Soma enjoys the journey, he thrives in difficult situations and he always perseveres. Its a quality that makes Soma such a likable protagonist, but I think it’s also why everyone around him in his story, seem to benefit so much from him.
So all in all, I’d say this story regarding Joichiro was a pretty solid one. I did get a sense that the story was rushed, but I think in this case, it actually added to the power of the story. The idea behind this whole backstory is simple, and thus I don’t think a long drawn out, multi-episode story would’ve served any better.
The one question now, at least in my mind, is where Azami and Joichiros’ wives come in. Both Soma and Erina have mothers, and yet the show and the story has quite blatantly kept them out of the picture. A big part, I assume, of what led Joichiro to find his inner peace, was in meeting the love of his life. That, I think, is the final piece of the story and of the Shokugeki no Soma puzzle.

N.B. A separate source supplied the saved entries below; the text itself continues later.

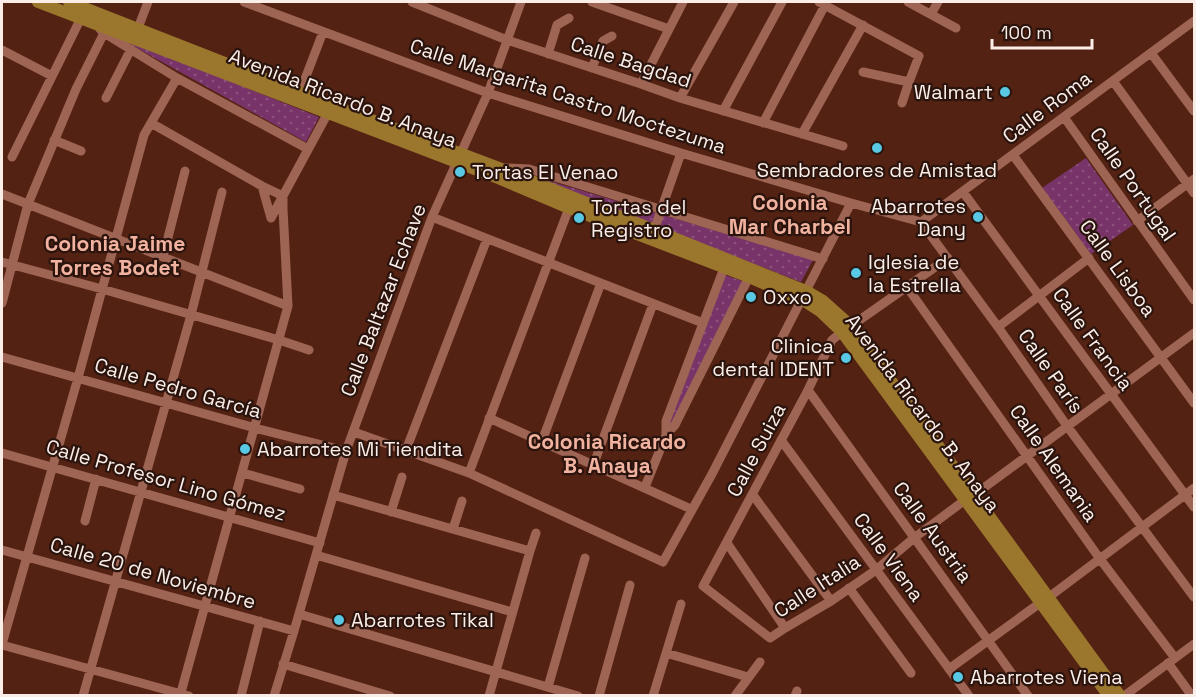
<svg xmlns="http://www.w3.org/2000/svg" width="1196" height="697" font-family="'Space Grotesk',sans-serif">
<defs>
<pattern id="grass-dots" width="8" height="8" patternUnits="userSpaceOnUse" patternTransform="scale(1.5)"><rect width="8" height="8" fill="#783468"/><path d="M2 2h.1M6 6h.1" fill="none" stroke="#8c527e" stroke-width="1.8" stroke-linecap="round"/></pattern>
</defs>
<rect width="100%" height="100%" fill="#542213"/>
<!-- grass -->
<path fill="url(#grass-dots)" d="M110,33L319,117L306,142Z
M1086,158L1133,225L1091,254L1042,188Z
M543,179L813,260L801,282L541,182Z
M725,275L745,282L672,424L669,425Z"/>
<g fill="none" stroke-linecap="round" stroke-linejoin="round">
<!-- minor -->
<path stroke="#9e6554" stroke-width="9" d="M244,2L488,93L681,153L851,203L921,222L998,327L1067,426L1194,597
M412,2L507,40L641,84L680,98L843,146
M592,2L669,29
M819,2L919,56L909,82L902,103
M908,2L956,28
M931,14L938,2
M138,28L148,2
M100,29L104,33L177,78L308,149
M2,50L52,76
M1151,53L1194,111
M548,54L557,25L569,18
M592,68L603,41L612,36
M863,72L909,82
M1113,81L1194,193
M641,84L683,2
M300,92L323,32
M106,98L131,49
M680,98L734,2
M723,111L782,2
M1064,117L1194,300
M151,123L262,186L283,196V209L288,306L180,696
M763,123L825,5
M802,134L863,25
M54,140L81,151
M1013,155L1194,403
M12,157L81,18
M506,168L529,169L823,259
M262,186L271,218
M963,192L1194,507
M2,194L288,306
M432,217L703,323
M271,218L330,109
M1137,221L1194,179
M921,222L1194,21
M652,236L681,153
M163,257L185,171
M2,262L102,289L279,340L309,350
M907,287L1100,559L1175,658
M2,303L28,204L76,89L104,33
M851,326L948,258
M998,327L1089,258
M842,332L832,340L808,390L703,586L770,638L785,628L831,601L876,570L914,538L965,500
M2,357L255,428L346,451
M808,390L1028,696
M489,418L691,509
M354,432L469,473L663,562L712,474L851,203
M666,435L675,425L749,277
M781,440L969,696
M542,441L601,283
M406,450L487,239
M2,453L320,543
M593,466L653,304
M243,473L300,489
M469,473L569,208
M645,487L666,435V421L724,268
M333,495L530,551
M753,495L831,601
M974,495L1194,333
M391,512L402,477
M85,521L96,479
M453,529L462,501
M727,543L785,628
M2,550L294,631
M316,555L512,612
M849,588L911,673
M1049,597L1194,488
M299,614L578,696
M2,644L78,378L144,135L177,78
M2,645L189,696
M666,653L748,677
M1168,663L1192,696
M283,664L390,696
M949,669L1040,603
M548,687L585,558
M83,696L191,315L222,192
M241,696L260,621
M274,696L294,631L346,451L432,217L488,93L521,2
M489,696L530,551L536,533
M599,696L630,585
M653,696L681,604
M735,696L760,662
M795,696L797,691
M1124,696L1194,644"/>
<!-- major -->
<path stroke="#9a772c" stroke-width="12" d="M38,2L498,178L569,208L749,277L803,300L820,311L842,332L1109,696
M69,2L332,105L502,169L806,291L823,301L851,326L1120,696"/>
</g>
<!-- markers -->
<g fill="#59c8e5" stroke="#2a140d" stroke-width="2">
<circle cx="1005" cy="92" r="6"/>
<circle cx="877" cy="148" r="6"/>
<circle cx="460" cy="172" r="6"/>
<circle cx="978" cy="217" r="6"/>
<circle cx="579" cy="218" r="6"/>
<circle cx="856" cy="273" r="6"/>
<circle cx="751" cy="297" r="6"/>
<circle cx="846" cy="358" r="6"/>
<circle cx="245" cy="449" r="6"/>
<circle cx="339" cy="620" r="6"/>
<circle cx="958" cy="677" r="6"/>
</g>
<g text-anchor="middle" stroke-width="4.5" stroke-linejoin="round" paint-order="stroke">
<!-- street labels -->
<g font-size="20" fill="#fbeee9" stroke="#2a140d">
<text transform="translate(631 62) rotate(18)" y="7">Calle Bagdad</text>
<text transform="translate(568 96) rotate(18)" y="7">Calle Margarita Castro Moctezuma</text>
<text transform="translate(343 98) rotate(21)" y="7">Avenida Ricardo B. Anaya</text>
<text transform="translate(1047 107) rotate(-37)" y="7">Calle Roma</text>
<text transform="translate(1133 184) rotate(55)" y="7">Calle Portugal</text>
<text transform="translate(1118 268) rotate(54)" y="7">Calle Lisboa</text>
<text transform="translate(383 300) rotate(-69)" y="7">Calle Baltazar Echave</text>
<text transform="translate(1093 339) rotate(54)" y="7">Calle Francia</text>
<text transform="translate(1051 371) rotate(55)" y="7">Calle París</text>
<text transform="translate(178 388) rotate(16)" y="7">Calle Pedro García</text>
<text transform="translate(923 413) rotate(53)" y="7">Avenida Ricardo B. Anaya</text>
<text transform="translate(756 450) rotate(-62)" y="7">Calle Suiza</text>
<text transform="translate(1054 463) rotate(55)" y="7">Calle Alemania</text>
<text transform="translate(166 480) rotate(16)" y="7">Calle Profesor Lino Gómez</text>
<text transform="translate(933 532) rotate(54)" y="7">Calle Austria</text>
<text transform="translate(889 557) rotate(54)" y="7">Calle Viena</text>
<text transform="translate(153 573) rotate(16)" y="7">Calle 20 de Noviembre</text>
<text transform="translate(817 586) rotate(-33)" y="7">Calle Italia</text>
</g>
<!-- poi labels -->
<g font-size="20" fill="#fbeee9" stroke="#2a140d" text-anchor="start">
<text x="993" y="99" text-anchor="end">Walmart</text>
<text x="877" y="177" text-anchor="middle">Sembradores de Amistad</text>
<text x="472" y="179">Tortas El Venao</text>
<text x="966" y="213" text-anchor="end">Abarrotes<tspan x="966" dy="23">Dany</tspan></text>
<text x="591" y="214">Tortas del<tspan x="591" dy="23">Registro</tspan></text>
<text x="868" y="269">Iglesia de<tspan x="868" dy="23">la Estrella</tspan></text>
<text x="763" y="304">Oxxo</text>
<text x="834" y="353" text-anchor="end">Clinica<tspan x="834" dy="23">dental IDENT</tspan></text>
<text x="257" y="456">Abarrotes Mi Tiendita</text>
<text x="351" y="627">Abarrotes Tikal</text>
<text x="970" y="684">Abarrotes Viena</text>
</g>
<!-- neighbourhood labels -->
<g font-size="21" font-weight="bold" fill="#f1b29f" stroke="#2a140d">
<text x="790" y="210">Colonia<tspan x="790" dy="24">Mar Charbel</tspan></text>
<text x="115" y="251">Colonia Jaime<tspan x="115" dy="24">Torres Bodet</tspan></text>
<text x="607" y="449">Colonia Ricardo<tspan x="607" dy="24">B. Anaya</tspan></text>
</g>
</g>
<!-- border -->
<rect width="1196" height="697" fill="none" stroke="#fbeee9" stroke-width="6"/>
<!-- scale -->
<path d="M992 39v9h100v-9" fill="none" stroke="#fbeee9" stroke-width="3"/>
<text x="1001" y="39" font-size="18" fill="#fbeee9" stroke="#2a140d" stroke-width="4.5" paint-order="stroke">100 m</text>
</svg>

Of course, I assume we won’t get any mention of Soma or Erina’s mothers any time soon. We’re coming up on the end of the season, and I suppose now the focus has to rely squarely on Soma, Erina, Megumi and Takumi. The kids have a team Shokugeki against the Elite Ten to look forward to, and for now, it seems like the build up to that will be very much the focus.
It’ll be interesting to see what Shokugeki no Soma presents in its remaining 3-4 episodes. I was certainly not expecting the answers we got this week, but I very much appreciated them. But, with that story told. I seriously have no idea where this show is going to go next. And honestly? I wouldn’t have it any other way.